- **To-do item a**:
Copy the lines of the entries verbatim, beginning with the first line of the entries and continuing through the line that contains "ביותר שנוהל אי", with both of those lines included.

- **Extract provided**:
************

Monday, December 22, 2008

Feeling Kind of Blue

Are you feeling a little blue this Christmas? Not Smurf blue, of course. Deep, dark, depressed blue, blue clear down to the bottom, blue no matter how bright the twinkling lights or how sweet the holiday tunes. Blue even when all the world seems to be celebrating.

Why so blue? It could be lots of things or nothing you can put your finger on. Take your pick:
  • unrealistic expectations
  • unresolved grief
  • past hurts remembered
  • unwillingness to forgive
  • loneliness
  • financial pressure
  • dissatisfied with job, career
  • disillusioned with life
  • fearful about the future
  • unable to accept God's grace
Wow. That's enough to get anybody down. So, don't be too hard on yourself if you are feeling blue. You've got your reasons, that's understandable. But don't stay there, don't grovel in it, don't settle down and soak in it. Let's move on, move out, move up from the pit of depression, just high enough to gain a new perspective. It's painful and it's difficult, I know. I'm not naive and I have fought my own bouts with the blues. And I know firsthand how bright the new day dawns.

************

[Source records]
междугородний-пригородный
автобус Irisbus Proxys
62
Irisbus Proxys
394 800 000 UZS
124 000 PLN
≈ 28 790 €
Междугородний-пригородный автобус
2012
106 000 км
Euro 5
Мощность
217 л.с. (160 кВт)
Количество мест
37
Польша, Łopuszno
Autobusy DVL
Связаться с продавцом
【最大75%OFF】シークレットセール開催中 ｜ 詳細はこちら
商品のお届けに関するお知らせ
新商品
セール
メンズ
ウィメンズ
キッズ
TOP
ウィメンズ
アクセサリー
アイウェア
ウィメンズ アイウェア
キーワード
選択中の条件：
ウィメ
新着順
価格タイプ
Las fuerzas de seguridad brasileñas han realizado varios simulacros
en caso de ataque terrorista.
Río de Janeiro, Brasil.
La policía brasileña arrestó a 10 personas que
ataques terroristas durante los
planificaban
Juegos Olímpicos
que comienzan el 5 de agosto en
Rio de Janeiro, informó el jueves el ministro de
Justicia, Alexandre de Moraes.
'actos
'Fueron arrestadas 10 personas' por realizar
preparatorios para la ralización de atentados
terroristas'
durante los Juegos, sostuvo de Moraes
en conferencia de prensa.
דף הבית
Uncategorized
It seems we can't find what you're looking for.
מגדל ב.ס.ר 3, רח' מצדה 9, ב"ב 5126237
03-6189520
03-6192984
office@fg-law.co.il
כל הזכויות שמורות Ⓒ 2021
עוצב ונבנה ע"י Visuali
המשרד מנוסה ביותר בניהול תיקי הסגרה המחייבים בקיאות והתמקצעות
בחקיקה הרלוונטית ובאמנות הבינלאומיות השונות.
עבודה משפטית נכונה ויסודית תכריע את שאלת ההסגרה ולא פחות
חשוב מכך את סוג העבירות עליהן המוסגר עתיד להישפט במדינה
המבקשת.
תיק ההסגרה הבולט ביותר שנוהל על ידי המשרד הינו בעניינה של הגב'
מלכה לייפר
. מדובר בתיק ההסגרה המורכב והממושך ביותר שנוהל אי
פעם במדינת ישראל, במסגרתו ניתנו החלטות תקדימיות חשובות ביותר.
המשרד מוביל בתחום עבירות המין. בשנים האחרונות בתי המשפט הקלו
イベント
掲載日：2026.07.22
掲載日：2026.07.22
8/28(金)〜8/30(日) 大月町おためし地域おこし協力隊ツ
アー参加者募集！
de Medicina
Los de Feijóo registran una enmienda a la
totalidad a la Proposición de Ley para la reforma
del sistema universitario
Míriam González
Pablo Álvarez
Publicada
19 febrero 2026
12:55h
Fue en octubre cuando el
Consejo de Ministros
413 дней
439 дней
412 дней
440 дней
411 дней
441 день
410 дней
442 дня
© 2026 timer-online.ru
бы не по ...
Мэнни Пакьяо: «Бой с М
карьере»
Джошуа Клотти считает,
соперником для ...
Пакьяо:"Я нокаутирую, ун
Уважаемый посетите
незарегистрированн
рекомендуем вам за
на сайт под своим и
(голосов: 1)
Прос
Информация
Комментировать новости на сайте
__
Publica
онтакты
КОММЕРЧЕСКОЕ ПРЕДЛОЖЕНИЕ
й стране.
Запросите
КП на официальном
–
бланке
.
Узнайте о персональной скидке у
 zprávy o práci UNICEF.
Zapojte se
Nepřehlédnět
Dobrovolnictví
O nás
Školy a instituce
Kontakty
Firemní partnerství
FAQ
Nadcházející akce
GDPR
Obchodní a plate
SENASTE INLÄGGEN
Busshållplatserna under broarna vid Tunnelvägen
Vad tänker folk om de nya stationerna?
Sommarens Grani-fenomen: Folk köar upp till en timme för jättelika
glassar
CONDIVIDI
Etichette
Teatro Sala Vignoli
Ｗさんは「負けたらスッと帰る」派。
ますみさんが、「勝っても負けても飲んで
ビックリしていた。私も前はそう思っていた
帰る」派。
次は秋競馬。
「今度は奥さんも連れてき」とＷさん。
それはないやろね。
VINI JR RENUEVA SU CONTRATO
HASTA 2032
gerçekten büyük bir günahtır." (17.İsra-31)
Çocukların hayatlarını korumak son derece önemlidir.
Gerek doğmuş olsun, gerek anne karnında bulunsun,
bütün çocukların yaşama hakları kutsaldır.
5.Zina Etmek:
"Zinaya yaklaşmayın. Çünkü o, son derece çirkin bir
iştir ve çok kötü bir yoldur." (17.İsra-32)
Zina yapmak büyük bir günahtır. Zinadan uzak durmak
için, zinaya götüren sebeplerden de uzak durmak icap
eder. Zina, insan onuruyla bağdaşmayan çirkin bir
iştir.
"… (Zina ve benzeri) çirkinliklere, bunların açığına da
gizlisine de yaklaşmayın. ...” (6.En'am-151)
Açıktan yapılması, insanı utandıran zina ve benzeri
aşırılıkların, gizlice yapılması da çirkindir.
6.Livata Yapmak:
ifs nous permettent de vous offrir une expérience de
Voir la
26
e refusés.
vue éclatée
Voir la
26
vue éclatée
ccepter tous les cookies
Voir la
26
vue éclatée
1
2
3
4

************

- **To-do item b**:
Pick up the blog post about feeling blue at Christmas after its final sentence and continue it.

- **Exercise answer a**:
междугородний-пригородный
автобус Irisbus Proxys
62
Irisbus Proxys
394 800 000 UZS
124 000 PLN
≈ 28 790 €
Междугородний-пригородный автобус
2012
106 000 км
Euro 5
Мощность
217 л.с. (160 кВт)
Количество мест
37
Польша, Łopuszno
Autobusy DVL
Связаться с продавцом
【最大75%OFF】シークレットセール開催中 ｜ 詳細はこちら
商品のお届けに関するお知らせ
新商品
セール
メンズ
ウィメンズ
キッズ
TOP
ウィメンズ
アクセサリー
アイウェア
ウィメンズ アイウェア
キーワード
選択中の条件：
ウィメ
新着順
価格タイプ
Las fuerzas de seguridad brasileñas han realizado varios simulacros
en caso de ataque terrorista.
Río de Janeiro, Brasil.
La policía brasileña arrestó a 10 personas que
ataques terroristas durante los
planificaban
Juegos Olímpicos
que comienzan el 5 de agosto en
Rio de Janeiro, informó el jueves el ministro de
Justicia, Alexandre de Moraes.
'actos
'Fueron arrestadas 10 personas' por realizar
preparatorios para la ralización de atentados
terroristas'
durante los Juegos, sostuvo de Moraes
en conferencia de prensa.
דף הבית
Uncategorized
It seems we can't find what you're looking for.
מגדל ב.ס.ר 3, רח' מצדה 9, ב"ב 5126237
03-6189520
03-6192984
office@fg-law.co.il
כל הזכויות שמורות Ⓒ 2021
עוצב ונבנה ע"י Visuali
המשרד מנוסה ביותר בניהול תיקי הסגרה המחייבים בקיאות והתמקצעות
בחקיקה הרלוונטית ובאמנות הבינלאומיות השונות.
עבודה משפטית נכונה ויסודית תכריע את שאלת ההסגרה ולא פחות
חשוב מכך את סוג העבירות עליהן המוסגר עתיד להישפט במדינה
המבקשת.
תיק ההסגרה הבולט ביותר שנוהל על ידי המשרד הינו בעניינה של הגב'
מלכה לייפר
. מדובר בתיק ההסגרה המורכב והממושך ביותר שנוהל אי

- **Exercise answer b**:
Scot McKnight tells the story of Vincent van Gogh and the color yellow: "This famous Dutch painter, sadly, tossed away the truth imparted him in his Christian home and sank into depression and destruction. By the grace of God, as he later began to embrace the truth again, his life took on hope, and he gave that hope color.

The best-kept secret of van Gogh's life is that the truth he was discovering is seen in the gradual increase of the presence of the color yellow in his paintings. Yellow evoked (for him) the hope and warmth of the truth of God's love. In one of his depressive periods, seen in his famous The Starry Night, one finds a yellow sun and yellow swirling stars, because van Gogh thought truth was present only in nature. Tragically, the church, which stands tall in this painting and should be the house of truth, is about the only item in the painting showing no traces of yellow. But by the time he painted The Raising of Lazarus, his life was on the mend as he began to face the truth about himself. The entire picture is (blindingly) bathed in yellow. In fact, van Gogh put his own face on Lazarus to express his own hope in the Resurrection.

Yellow tells the whole story: life can begin all over again because of the truth of God's love. Each of us, whether with actual yellows or metaphorical yellows, can begin to paint our lives with the fresh hope of a new beginning."

4 comments:

Shane Vander Hart said...

I didn't know that about Van Gogh. Thanks for sharing! I hope you had a Merry Christmas!

willohroots said...

This morning I was almost Purple!
I too must concentrate on the yellow that is to come, Thanks.

Wm Clark said...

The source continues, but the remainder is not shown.